ALBINONI

ALBINONI: adágio
(TEXTO ANTIGO DE 2001)
 
 
 
Eu, no momento estou cega do olho direito.
Ontem o médico disse apenas, sente-se aqui, não, na outra cadeira mais próxima à minha frente. 
“Você está com a catarata muito espessa. Eu vou fazer a cirurgia no “escuro”; pode ser que não haja nada que se possa fazer, mas você deve pensar no lado mais positivo, pode ser que por trás da catarata esteja tudo bom, e também você pode contar com a vista esquerda que está ótima.”
E não sofra antecipadamente.
“E sua vista esquerda está também com catarata.”
Não senti nem raiva por ter sido o descuido médico a tal prejuízo da minha vida.
Mas a tristeza invadiu meu ser. Se ficar sem visão do lado direito, eu não sei se agüento mais. O melhor de mim é ver a natureza, a beleza das coisas e dos seres, é ler, ler, ler e ver, ver e ver é desenhar, desenhar e desenhar, e criar, criar e criar e passar pro papel. E fazer arte.
 
Eu disse pro médico, ontem eu achava que o pior era desistir dos netos na minha vida definitivamente, mas hoje, após o que você falou pra mim, ainda encontrei com algo muito pior e signitificativo que deixar ir pro espaço a Gi e o Marcelo.
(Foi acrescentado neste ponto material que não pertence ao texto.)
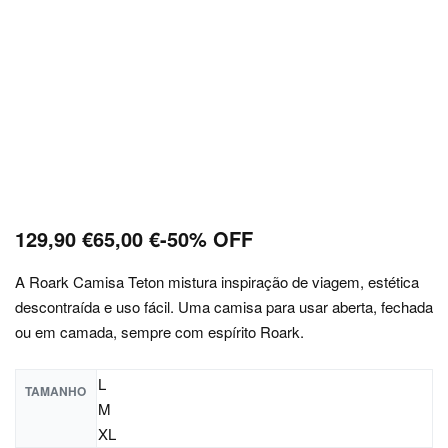
129,90
€
65,00
€
-50% OFF
A Roark Camisa Teton mistura inspiração de viagem, estética
descontraída e uso fácil. Uma camisa para usar aberta, fechada
ou em camada, sempre com espírito Roark.
L
TAMANHO
M
XL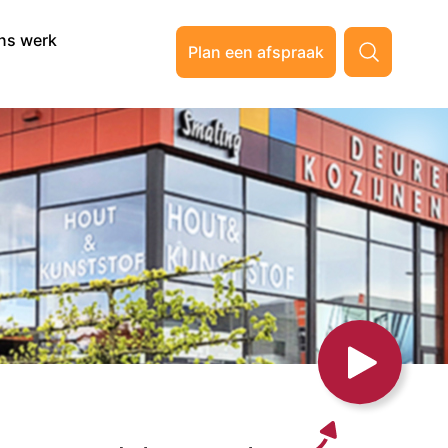
ns werk
Plan een afspraak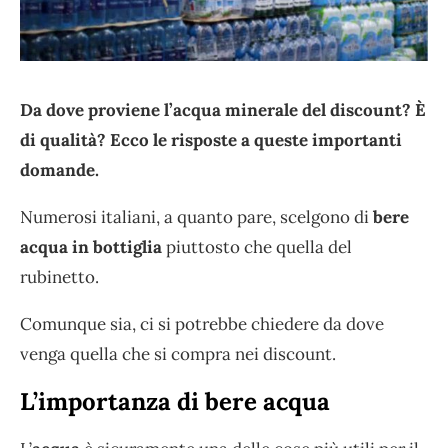
Da dove proviene l’acqua minerale del discount? È
di qualità? Ecco le risposte a queste importanti
domande.
Numerosi italiani, a quanto pare, scelgono di
bere
acqua in bottiglia
piuttosto che quella del
rubinetto.
Comunque sia, ci si potrebbe chiedere da dove
venga quella che si compra nei discount.
L’importanza di bere acqua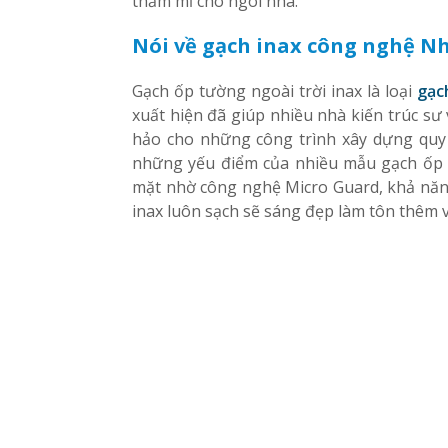
thẩm mĩ cho ngôi nhà.
Nói về gạch inax công nghệ N
Gạch ốp tường ngoài trời inax là loại
gạc
xuất hiện đã giúp nhiều nhà kiến trúc s
hảo cho những công trình xây dựng quy 
những yếu điểm của nhiều mẫu gạch ốp
mặt nhờ công nghệ Micro Guard, khả nă
inax luôn sạch sẽ sáng đẹp làm tôn thêm 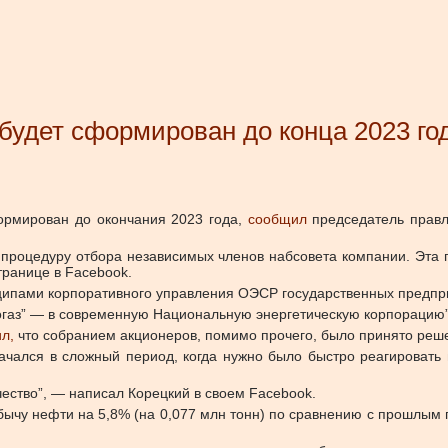
будет сформирован до конца 2023 го
ормирован до окончания 2023 года,
сообщил
председатель прав
и процедуру отбора независимых членов набсовета компании. Эта
транице в Facebook.
инципами корпоративного управления ОЭСР государственных предпр
газ” — в современную Национальную энергетическую корпорацию
л,
что собранием акционеров, помимо прочего, было принято реше
ачался в сложный период, когда нужно было быстро реагировать 
чество”, — написал Корецкий в своем Facebook.
бычу нефти на 5,8% (на 0,077 млн тонн) по сравнению с прошлым го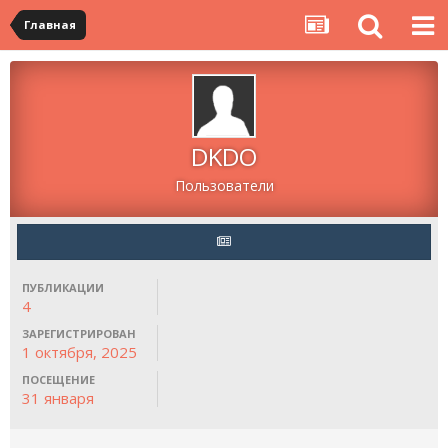
Главная
DKDO
Пользователи
ПУБЛИКАЦИИ
4
ЗАРЕГИСТРИРОВАН
1 октября, 2025
ПОСЕЩЕНИЕ
31 января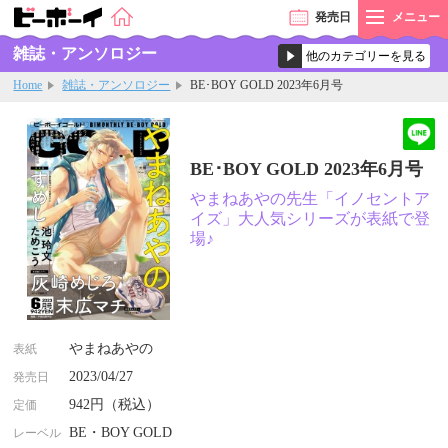
発売
日
メニュー
雑誌・アンソロジー
Home
雑誌・アンソロジー
BE･BOY GOLD 2023年6月号
BE･BOY GOLD 2023年6月号
やまねあやの先生「イノセントア
イズ」大人気シリーズが表紙で登
場♪
やまねあやの
表紙
2023/04/27
発売日
942円（税込）
定価
BE・BOY GOLD
レーベル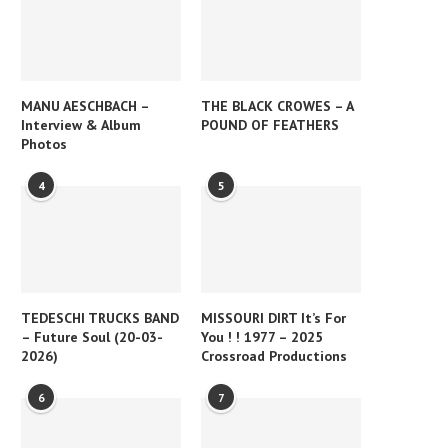
MANU AESCHBACH –
THE BLACK CROWES – A
Interview & Album
POUND OF FEATHERS
Photos
4
5
TEDESCHI TRUCKS BAND
MISSOURI DIRT It’s For
– Future Soul (20-03-
You ! ! 1977 – 2025
2026)
Crossroad Productions
6
7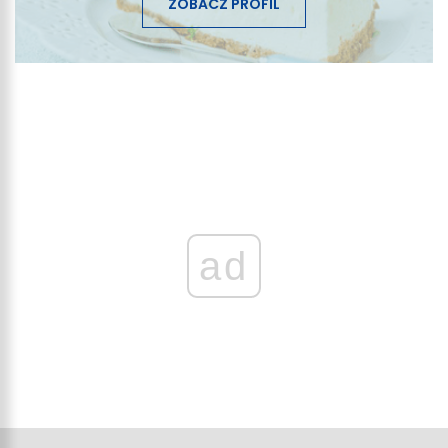
ZOBACZ PROFIL
ad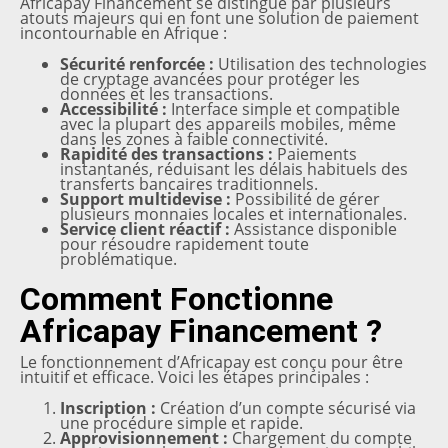
Africapay Financement se distingue par plusieurs
atouts majeurs qui en font une solution de paiement
incontournable en Afrique :
Sécurité renforcée :
Utilisation des technologies
de cryptage avancées pour protéger les
données et les transactions.
Accessibilité :
Interface simple et compatible
avec la plupart des appareils mobiles, même
dans les zones à faible connectivité.
Rapidité des transactions :
Paiements
instantanés, réduisant les délais habituels des
transferts bancaires traditionnels.
Support multidevise :
Possibilité de gérer
plusieurs monnaies locales et internationales.
Service client réactif :
Assistance disponible
pour résoudre rapidement toute
problématique.
Comment Fonctionne
Africapay Financement ?
Le fonctionnement d’Africapay est conçu pour être
intuitif et efficace. Voici les étapes principales :
Inscription :
Création d’un compte sécurisé via
une procédure simple et rapide.
Approvisionnement :
Chargement du compte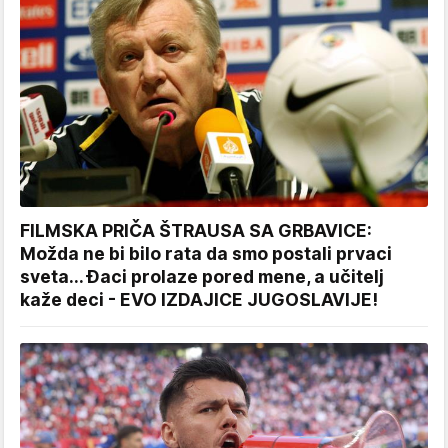
FILMSKA PRIČA ŠTRAUSA SA GRBAVICE:
Možda ne bi bilo rata da smo postali prvaci
sveta... Đaci prolaze pored mene, a učitelj
kaže deci - EVO IZDAJICE JUGOSLAVIJE!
Não ter os netos vira tão fácil.
 
 Hoje eu quis ouvir o Albinoni.
 Debruçada na beira do caixão do meu irmão Gabriel, a pessoa que mais amei e amo nesse mundo, eu monologuei com ele. Gabriel, você sabe o que é a morte e isto me basta como que eu saber também. Eu morro com você sessenta por cento de mim. E fiquei ali no adeus.
E, enquanto o enterrava, eu que tenho memória fraca, cantei com todas as notas o Albinoni para ele em despedida em alto e bom som de homenagem e despedida, e todos os presentes ouviram, silenciaram, respeitaram.
E vim embora com minha filha para a vida que me restava.
Hoje estou me deparando com uma coisa ruim também, na perspectiva duvidosa de ficar cega ou não. 

O que é pior que perder os netos.
 
Mas é menos ruim que perder o meu irmão Gabriel.